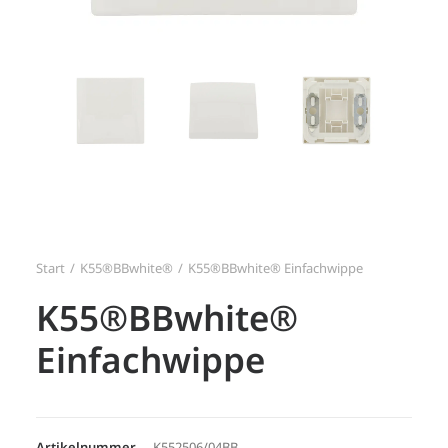
Search
Login / Register
Start
K55®BBwhite®
K55®BBwhite® Einfachwippe
K55®BBwhite®
Einfachwippe
Artikelnummer
K552506/04BB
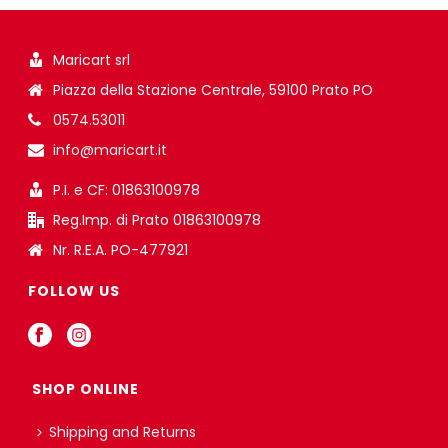
Maricart srl
Piazza della Stazione Centrale, 59100 Prato PO
0574.53011
info@maricart.it
P.I. e CF: 01863100978
Reg.Imp. di Prato 01863100978
Nr. R.E.A. PO-477921
FOLLOW US
SHOP ONLINE
Shipping and Returns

------

TASK STATEMENT
Starting at the line that holds "K552506/04BB" and ending at the last line of the material above, repeat each line exactly, both ends included, and leave the pictures out.

TASK ANSWER
K552506/04BB
Maricart srl
Piazza della Stazione Centrale, 59100 Prato PO
0574.53011
info@maricart.it
P.I. e CF: 01863100978
Reg.Imp. di Prato 01863100978
Nr. R.E.A. PO-477921
FOLLOW US
SHOP ONLINE
Shipping and Returns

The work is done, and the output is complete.